THE PROBLEM: Scan the data, and whenever a line contains "shown", copy it.

[Opening DATASET EXTRACT section]

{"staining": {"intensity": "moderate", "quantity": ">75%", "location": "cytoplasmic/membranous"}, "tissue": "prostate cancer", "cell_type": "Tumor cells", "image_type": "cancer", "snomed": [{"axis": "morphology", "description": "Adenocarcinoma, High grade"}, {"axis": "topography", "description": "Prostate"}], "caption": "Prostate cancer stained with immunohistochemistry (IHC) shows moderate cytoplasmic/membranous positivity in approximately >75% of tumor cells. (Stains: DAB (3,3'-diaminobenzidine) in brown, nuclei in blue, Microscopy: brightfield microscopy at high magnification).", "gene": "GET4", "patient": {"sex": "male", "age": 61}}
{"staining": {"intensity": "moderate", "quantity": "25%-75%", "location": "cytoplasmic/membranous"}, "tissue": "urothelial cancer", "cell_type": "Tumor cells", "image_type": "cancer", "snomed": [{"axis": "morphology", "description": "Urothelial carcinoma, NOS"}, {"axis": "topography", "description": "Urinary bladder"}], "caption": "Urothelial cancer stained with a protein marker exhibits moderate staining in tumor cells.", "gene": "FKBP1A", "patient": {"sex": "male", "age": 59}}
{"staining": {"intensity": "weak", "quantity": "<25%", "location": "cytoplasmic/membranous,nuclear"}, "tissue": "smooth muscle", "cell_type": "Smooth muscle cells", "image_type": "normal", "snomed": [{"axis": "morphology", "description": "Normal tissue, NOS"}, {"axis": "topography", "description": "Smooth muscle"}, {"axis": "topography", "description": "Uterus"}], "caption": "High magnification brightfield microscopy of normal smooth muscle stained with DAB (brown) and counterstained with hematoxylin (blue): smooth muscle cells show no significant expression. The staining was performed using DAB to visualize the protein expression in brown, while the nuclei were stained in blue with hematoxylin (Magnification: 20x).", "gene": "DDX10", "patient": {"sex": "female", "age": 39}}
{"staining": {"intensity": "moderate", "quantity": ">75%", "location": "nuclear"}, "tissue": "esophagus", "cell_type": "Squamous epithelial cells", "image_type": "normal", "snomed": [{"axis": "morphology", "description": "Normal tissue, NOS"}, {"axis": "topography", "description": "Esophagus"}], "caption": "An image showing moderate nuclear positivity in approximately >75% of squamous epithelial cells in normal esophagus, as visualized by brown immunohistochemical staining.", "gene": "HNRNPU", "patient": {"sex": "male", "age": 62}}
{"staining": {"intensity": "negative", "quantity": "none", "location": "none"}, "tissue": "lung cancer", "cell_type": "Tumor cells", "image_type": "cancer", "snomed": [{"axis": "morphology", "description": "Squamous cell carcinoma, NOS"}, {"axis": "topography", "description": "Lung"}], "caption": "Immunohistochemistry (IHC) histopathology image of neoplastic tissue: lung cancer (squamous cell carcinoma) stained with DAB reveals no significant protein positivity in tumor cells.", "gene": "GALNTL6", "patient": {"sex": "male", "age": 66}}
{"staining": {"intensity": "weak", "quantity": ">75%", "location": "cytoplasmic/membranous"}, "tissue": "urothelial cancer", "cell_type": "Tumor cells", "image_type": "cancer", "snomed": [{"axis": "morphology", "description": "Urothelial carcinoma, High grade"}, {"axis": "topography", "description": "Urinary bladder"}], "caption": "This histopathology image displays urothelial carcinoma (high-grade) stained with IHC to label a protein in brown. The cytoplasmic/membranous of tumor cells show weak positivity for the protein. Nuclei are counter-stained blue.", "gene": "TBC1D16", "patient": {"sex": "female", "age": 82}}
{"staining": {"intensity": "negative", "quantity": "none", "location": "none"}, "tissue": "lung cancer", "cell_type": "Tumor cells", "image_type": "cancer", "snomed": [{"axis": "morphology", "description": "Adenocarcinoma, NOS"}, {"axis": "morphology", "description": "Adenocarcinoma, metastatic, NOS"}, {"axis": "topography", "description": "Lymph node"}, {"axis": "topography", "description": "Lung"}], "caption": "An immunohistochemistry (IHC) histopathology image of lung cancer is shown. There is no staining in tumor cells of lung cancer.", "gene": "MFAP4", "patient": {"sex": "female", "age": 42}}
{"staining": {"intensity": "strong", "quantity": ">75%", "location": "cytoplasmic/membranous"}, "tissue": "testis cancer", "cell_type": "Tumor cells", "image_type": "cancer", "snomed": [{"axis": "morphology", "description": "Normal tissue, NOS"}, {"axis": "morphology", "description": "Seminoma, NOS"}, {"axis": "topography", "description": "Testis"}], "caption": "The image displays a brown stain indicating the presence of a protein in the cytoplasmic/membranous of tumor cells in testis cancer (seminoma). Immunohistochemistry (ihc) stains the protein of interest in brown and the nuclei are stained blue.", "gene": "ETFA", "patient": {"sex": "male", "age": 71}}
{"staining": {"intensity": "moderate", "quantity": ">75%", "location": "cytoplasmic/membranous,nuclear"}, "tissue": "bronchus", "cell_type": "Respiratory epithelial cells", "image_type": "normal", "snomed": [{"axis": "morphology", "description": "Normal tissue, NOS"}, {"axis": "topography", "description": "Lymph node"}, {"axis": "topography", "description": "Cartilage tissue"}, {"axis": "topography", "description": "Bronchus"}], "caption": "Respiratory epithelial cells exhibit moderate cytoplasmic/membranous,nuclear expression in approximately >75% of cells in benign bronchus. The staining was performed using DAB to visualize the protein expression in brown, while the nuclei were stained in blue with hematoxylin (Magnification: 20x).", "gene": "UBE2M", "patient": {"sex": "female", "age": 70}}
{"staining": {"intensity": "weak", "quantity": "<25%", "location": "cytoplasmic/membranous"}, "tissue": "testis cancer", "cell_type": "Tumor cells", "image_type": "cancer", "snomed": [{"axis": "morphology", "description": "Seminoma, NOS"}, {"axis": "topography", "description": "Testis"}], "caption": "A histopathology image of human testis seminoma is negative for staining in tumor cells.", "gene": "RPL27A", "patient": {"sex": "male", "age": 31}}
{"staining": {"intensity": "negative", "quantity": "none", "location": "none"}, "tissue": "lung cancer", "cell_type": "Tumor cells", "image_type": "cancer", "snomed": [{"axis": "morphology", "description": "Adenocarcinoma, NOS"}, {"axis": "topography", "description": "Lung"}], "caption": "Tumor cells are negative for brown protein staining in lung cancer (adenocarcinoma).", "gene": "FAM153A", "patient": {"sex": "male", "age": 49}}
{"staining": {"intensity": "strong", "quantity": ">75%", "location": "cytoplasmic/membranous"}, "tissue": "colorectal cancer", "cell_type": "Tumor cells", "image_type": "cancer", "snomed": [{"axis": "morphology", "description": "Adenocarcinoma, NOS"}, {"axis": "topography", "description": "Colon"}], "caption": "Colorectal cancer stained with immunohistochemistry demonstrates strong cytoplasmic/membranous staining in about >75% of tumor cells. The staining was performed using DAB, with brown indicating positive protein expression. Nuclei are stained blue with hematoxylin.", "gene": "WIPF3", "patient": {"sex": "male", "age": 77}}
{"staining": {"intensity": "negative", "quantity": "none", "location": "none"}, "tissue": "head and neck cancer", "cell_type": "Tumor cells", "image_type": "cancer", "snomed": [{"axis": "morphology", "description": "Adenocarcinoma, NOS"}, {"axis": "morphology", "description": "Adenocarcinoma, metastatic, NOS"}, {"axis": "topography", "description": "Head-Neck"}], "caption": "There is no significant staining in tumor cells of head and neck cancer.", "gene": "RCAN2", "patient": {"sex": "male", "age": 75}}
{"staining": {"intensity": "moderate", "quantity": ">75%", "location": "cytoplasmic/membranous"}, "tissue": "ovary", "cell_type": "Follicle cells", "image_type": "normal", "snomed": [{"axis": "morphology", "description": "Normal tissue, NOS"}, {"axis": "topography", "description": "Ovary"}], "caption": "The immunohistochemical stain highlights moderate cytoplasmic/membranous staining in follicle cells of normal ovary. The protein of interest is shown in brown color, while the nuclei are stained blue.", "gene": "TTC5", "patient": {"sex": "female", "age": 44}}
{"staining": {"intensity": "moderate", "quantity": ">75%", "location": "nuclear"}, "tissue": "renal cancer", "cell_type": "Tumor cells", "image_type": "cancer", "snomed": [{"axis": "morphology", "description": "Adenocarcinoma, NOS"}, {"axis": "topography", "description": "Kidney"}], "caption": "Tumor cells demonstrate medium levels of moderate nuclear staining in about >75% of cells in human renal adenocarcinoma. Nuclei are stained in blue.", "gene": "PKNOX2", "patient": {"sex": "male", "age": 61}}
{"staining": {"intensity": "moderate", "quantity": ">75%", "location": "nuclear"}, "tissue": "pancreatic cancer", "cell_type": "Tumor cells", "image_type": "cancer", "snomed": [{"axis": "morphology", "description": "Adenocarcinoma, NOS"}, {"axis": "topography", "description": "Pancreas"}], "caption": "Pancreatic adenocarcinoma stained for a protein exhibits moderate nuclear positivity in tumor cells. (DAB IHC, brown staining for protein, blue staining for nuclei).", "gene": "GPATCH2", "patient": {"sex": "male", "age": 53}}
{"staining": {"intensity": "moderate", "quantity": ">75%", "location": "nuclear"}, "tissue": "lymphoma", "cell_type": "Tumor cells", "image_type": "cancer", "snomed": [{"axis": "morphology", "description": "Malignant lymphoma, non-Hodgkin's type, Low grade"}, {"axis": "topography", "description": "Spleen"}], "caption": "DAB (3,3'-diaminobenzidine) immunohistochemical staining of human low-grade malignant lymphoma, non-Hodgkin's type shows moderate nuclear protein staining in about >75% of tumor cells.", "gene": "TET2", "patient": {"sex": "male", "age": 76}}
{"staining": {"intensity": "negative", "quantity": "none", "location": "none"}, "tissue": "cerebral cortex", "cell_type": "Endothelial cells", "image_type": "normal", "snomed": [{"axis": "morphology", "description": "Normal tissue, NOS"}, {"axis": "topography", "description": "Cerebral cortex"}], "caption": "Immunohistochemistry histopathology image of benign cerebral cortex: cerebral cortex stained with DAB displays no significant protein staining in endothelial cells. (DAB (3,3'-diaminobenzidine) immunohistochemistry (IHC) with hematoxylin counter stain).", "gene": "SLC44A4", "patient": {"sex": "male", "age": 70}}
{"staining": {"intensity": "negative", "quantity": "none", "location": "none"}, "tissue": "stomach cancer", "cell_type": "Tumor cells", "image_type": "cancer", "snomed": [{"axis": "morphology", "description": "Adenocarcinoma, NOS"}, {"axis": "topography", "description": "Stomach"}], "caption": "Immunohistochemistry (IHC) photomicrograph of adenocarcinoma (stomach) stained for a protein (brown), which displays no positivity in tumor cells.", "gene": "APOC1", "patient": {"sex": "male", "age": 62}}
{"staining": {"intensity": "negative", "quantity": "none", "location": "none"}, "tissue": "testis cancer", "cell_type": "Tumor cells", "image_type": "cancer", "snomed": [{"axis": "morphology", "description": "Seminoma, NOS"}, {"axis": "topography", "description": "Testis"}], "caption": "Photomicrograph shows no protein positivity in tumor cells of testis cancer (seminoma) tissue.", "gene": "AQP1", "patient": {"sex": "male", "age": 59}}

[Closing DATASET EXTRACT section]

RESPONSE AREA:
{"staining": {"intensity": "negative", "quantity": "none", "location": "none"}, "tissue": "lung cancer", "cell_type": "Tumor cells", "image_type": "cancer", "snomed": [{"axis": "morphology", "description": "Adenocarcinoma, NOS"}, {"axis": "morphology", "description": "Adenocarcinoma, metastatic, NOS"}, {"axis": "topography", "description": "Lymph node"}, {"axis": "topography", "description": "Lung"}], "caption": "An immunohistochemistry (IHC) histopathology image of lung cancer is shown. There is no staining in tumor cells of lung cancer.", "gene": "MFAP4", "patient": {"sex": "female", "age": 42}}
{"staining": {"intensity": "moderate", "quantity": ">75%", "location": "cytoplasmic/membranous"}, "tissue": "ovary", "cell_type": "Follicle cells", "image_type": "normal", "snomed": [{"axis": "morphology", "description": "Normal tissue, NOS"}, {"axis": "topography", "description": "Ovary"}], "caption": "The immunohistochemical stain highlights moderate cytoplasmic/membranous staining in follicle cells of normal ovary. The protein of interest is shown in brown color, while the nuclei are stained blue.", "gene": "TTC5", "patient": {"sex": "female", "age": 44}}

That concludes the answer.